The other flaw is called siphoning.  Siphoning happens when the vacuum forms in the jar and liquid is expelled between the lid and the rim of the jar.  It's usually a result of overfilling the jars.  I'm sure I filled the jars correctly but they siphoned anyway.  Siphoning can compromise the seal of the jar.  Test the seals of the jars thoroughly after cooling.  If you look at the photo you'll see that the liquid is well below the top level of the peaches.  It should just cover the peaches.  As a result those exposed peaches will discolor.  This too is a cosmetic flaw as long as the jars are well sealed.  I checked every jar extra well for an intact seal when washing them before storage.

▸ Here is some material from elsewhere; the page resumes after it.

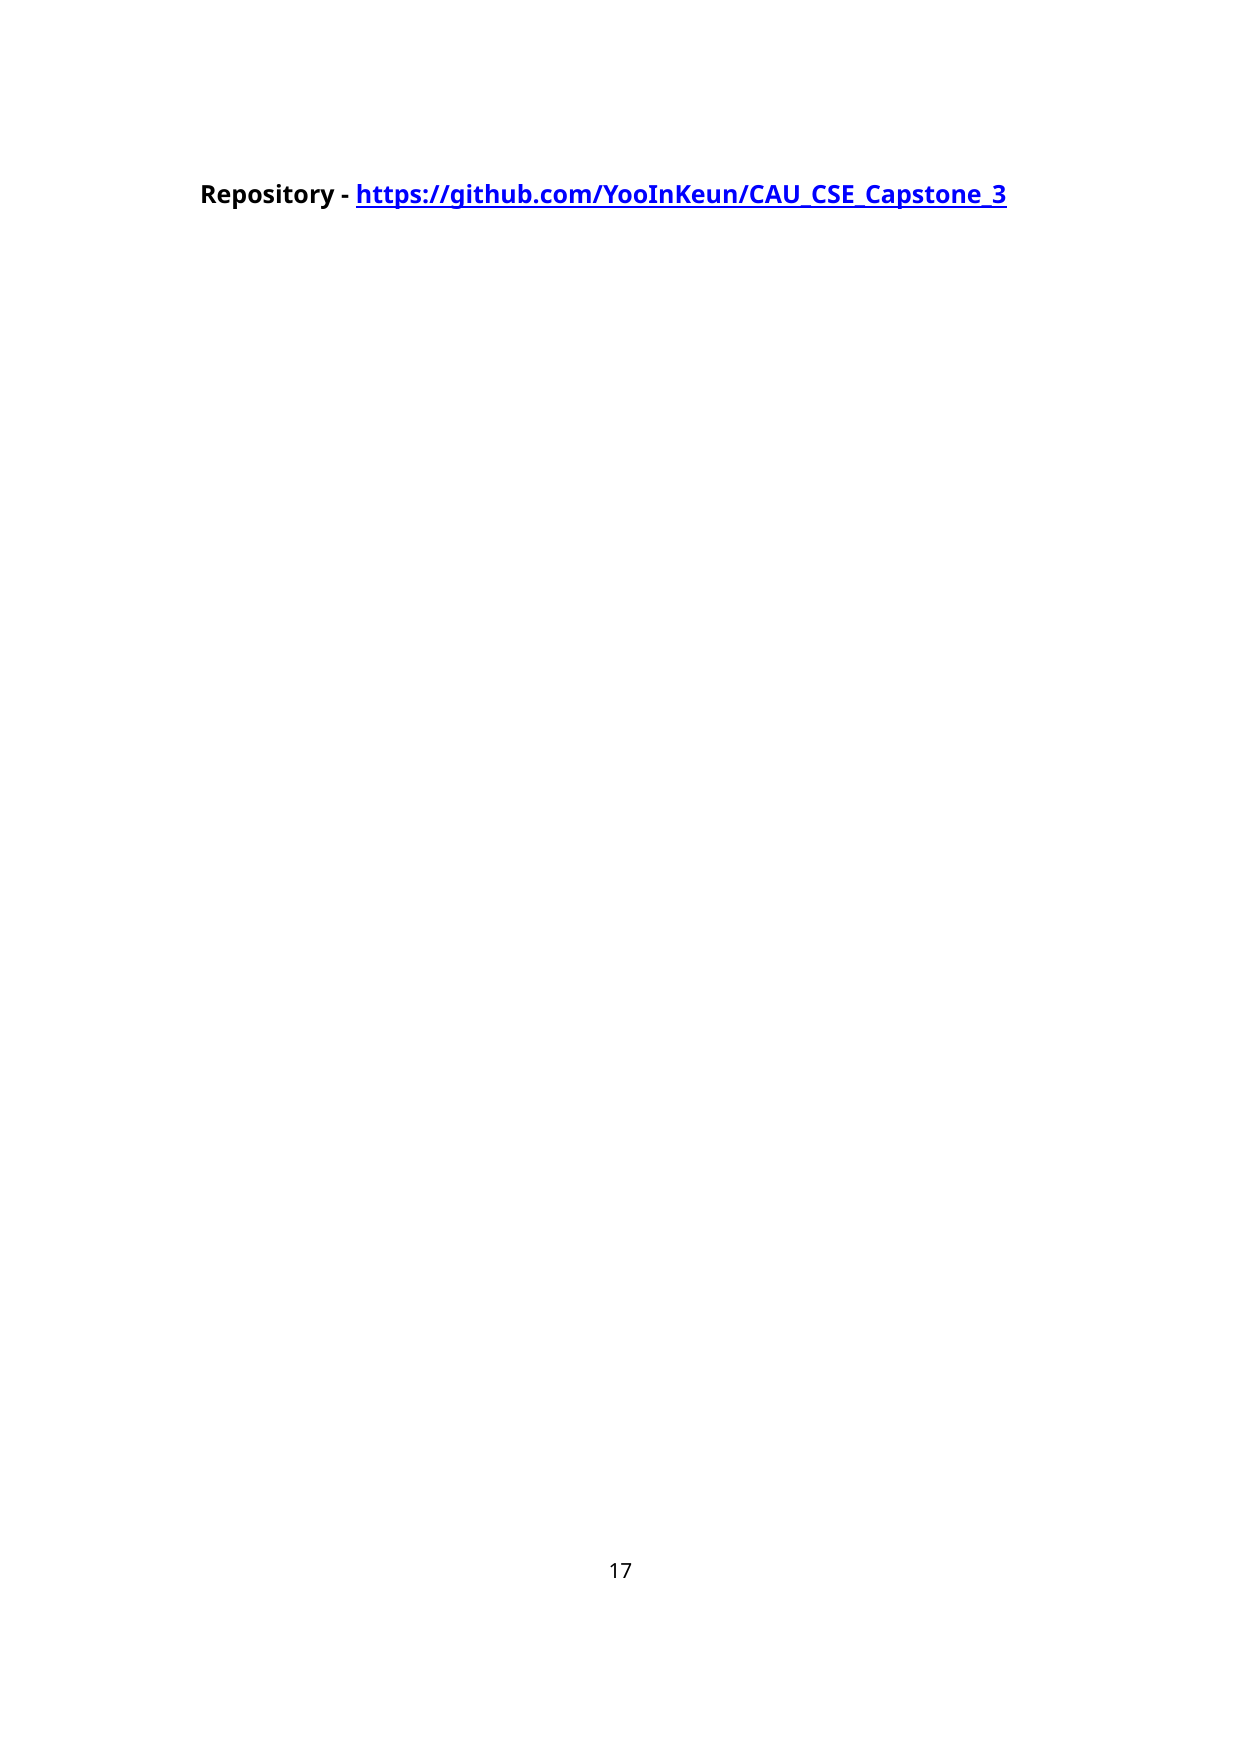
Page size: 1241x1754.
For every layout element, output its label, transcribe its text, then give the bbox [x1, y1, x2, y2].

text Repository - https://github.com/YooInKeun/CAU_CSE_Capstone_3 [150, 177, 1090, 211]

  1. yummy yummy yummy - thanks for these recipes and ideas - we are new to canning this year, but have been following your blog for more preservation ideas than you know!!
    please follow me back at

  2. Hi analisa, welcome! Glad to know my blog is a help. FYI, you can sub nectarines in any of these peach recipes. Enjoy!

  3. can you can pears or apples with the tea syrup?

  4. Yes. Any fruit that's being put up in syrup can be spiced with a tea syrup. Simply add a tea bag to the hot plain syrup and allow it to steep for 10 minutes or more depending on how strong you want the tea flavor to be. Lighter flavors like chamomile might require more than one tea bag and a longer steeping time.